I located the daughter of a man who served during World War II with my father. She still lives in Nebraska. On many occasions, my family went to visit hers or they came to Minnesota to stay with us. All that ended when my parents were divorced but I never forgot the good times we had as kids and I wanted to relive them with her.
Not long after that, a boy with whom I went to grade school offered a friend request to me. He uses a nickname now so I wasn’t sure I knew him. I sent a behind-the-scenes message suggesting he had the wrong person. He responded with an apology but mentioned the name of our school. “It’s you! I wondered what happened to you,” I wrote back.
A short time later, I connected with another boy who attended the same school. I was able to see pictures of some of his other friends along the side of his page. Two had grown up in my old neighborhood. I wondered if it was akin to poaching if I clicked on their names and sent friend requests to them. I did it anyway.

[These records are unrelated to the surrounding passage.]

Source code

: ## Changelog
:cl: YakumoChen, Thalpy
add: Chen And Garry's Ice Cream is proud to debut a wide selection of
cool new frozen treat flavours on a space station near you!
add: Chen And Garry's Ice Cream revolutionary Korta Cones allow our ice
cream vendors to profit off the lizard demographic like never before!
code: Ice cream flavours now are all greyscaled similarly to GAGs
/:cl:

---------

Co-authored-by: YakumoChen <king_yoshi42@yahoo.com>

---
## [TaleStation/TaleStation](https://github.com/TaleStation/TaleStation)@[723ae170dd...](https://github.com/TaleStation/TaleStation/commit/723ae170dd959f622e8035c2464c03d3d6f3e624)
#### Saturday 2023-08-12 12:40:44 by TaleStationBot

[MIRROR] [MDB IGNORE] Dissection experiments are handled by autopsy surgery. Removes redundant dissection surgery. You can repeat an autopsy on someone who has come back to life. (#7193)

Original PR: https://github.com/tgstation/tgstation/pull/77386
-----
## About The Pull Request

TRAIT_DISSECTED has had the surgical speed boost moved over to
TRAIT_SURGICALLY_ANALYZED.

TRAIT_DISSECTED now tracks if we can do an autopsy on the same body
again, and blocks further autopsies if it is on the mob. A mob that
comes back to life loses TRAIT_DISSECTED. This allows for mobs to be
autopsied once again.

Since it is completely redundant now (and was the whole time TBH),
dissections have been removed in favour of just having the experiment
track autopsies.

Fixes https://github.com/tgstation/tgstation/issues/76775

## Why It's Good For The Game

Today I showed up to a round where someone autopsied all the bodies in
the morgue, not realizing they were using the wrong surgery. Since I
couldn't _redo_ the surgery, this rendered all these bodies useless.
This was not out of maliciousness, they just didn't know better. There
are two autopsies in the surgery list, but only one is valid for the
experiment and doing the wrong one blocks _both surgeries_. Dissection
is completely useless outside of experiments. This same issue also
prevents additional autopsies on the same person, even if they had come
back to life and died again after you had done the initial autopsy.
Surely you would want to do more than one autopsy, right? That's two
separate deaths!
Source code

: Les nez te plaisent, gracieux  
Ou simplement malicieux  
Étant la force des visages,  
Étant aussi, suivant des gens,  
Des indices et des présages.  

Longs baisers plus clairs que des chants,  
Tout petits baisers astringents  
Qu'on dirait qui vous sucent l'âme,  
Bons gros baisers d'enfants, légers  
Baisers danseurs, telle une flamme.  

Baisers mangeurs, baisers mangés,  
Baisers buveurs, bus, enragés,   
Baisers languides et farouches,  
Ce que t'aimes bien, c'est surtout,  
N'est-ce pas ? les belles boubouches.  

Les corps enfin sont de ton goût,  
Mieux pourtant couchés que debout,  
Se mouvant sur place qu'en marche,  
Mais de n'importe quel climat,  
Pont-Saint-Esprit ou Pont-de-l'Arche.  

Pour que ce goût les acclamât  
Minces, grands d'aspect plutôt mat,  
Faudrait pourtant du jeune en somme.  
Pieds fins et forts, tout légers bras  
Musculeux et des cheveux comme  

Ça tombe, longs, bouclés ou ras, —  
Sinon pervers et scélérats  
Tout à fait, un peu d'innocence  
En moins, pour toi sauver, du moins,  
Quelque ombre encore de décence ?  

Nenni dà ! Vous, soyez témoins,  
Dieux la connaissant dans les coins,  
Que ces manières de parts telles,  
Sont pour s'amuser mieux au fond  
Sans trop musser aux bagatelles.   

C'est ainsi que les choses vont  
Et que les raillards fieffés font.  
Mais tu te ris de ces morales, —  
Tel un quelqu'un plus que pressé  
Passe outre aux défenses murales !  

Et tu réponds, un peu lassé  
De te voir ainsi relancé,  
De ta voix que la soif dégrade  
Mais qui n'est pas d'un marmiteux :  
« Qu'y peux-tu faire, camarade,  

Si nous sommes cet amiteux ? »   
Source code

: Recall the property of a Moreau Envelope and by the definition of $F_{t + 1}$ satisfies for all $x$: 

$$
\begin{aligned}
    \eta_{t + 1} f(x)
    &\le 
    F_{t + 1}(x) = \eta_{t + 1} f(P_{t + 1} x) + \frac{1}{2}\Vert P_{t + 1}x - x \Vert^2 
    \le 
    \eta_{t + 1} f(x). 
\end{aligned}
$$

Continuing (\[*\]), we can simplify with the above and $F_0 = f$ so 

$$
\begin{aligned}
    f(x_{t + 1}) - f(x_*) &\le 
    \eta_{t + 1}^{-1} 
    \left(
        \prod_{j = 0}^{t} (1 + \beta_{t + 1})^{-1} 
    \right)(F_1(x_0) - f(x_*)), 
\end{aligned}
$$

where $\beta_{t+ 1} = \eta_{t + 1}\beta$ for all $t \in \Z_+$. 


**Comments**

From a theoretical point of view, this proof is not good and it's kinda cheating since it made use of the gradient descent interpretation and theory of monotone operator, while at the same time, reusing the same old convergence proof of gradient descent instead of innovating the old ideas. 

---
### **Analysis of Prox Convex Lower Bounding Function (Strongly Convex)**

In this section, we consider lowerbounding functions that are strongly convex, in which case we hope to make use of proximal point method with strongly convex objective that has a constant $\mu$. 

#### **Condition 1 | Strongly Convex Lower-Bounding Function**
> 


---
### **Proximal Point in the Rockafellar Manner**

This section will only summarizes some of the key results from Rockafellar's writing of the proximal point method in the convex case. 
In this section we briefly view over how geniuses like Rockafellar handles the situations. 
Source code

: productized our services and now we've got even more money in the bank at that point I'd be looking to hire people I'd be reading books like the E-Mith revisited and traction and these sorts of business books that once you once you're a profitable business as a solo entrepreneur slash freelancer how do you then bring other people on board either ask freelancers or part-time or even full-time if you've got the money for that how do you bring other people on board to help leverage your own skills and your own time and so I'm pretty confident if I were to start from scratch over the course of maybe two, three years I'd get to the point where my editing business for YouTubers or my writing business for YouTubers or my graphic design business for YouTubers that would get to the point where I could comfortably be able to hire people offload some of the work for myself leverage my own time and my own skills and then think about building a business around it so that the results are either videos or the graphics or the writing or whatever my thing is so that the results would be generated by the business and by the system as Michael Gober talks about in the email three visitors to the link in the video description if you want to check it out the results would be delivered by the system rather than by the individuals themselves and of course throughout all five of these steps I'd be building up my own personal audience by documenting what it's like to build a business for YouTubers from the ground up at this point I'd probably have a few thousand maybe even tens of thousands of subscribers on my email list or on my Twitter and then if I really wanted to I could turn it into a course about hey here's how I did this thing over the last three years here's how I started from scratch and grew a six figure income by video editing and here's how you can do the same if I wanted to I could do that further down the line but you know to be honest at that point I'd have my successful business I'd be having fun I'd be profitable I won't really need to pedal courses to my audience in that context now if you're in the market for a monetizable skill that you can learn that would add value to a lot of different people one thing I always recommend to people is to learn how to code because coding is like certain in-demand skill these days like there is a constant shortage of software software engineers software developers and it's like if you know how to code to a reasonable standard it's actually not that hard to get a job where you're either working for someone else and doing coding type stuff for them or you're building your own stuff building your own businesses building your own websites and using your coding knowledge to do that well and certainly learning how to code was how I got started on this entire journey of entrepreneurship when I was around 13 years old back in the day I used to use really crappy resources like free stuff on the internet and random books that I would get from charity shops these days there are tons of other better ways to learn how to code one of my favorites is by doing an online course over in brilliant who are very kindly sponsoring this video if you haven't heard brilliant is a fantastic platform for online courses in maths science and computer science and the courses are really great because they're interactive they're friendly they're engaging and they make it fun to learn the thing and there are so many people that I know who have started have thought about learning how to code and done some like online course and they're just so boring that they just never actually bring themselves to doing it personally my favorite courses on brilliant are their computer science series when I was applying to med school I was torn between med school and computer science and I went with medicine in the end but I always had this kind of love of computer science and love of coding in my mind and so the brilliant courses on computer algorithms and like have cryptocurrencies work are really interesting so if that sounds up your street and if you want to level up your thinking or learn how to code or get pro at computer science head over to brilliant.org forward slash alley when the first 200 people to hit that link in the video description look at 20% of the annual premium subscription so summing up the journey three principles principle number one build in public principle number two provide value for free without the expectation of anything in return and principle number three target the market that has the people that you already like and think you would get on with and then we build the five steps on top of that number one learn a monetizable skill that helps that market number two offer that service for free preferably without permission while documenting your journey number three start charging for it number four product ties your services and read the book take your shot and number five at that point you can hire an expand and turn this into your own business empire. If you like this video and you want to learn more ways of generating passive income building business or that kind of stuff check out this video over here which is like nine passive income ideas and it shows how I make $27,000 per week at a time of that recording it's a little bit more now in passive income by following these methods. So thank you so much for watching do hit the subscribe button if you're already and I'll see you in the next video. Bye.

I have become reacquainted with many of my chums from the Catholic all-girl high schools I attended. We are nearly 50 years older but it is amazing that everyone still has a glimmer of their teenage self. With some it’s the eyes. Others, the smile. Or the smart and witty way they pen their posts.
I used to dismiss Facebook as a way to keep an emotional arm’s length from those with whom we should have a more personal relationship. But getting together is hard. Especially, with someone in another state or country.
Finding people from our past can be difficult, too. But with Facebook membership estimated to reach one billion this year, our long-lost friend is probably only a quick click away.
Others may take a bit longer to find. Like the friend who came to mind last week. She and her family lived two doors away from my then-husband and me in New Jersey. In the nearly 40 years since, we lost touch but I wanted to change that.
Try as I might, I could not locate her. But one of her daughters, I reasoned, might have a page. No luck with the older of the two but the younger one did. As I clicked on her name, it hit me: I had become a Facebook stalker. I looked over my shoulders before scanning the list of the young woman’s friends.
When I saw her mother’s picture with a different last name, I wondered if what I was doing was against some social media law. Ignoring my guilty conscience, I clicked on my old friend’s picture. She was with her grandchildren. Her eyes still twinkle. So does her smile. I hope we can still be friends.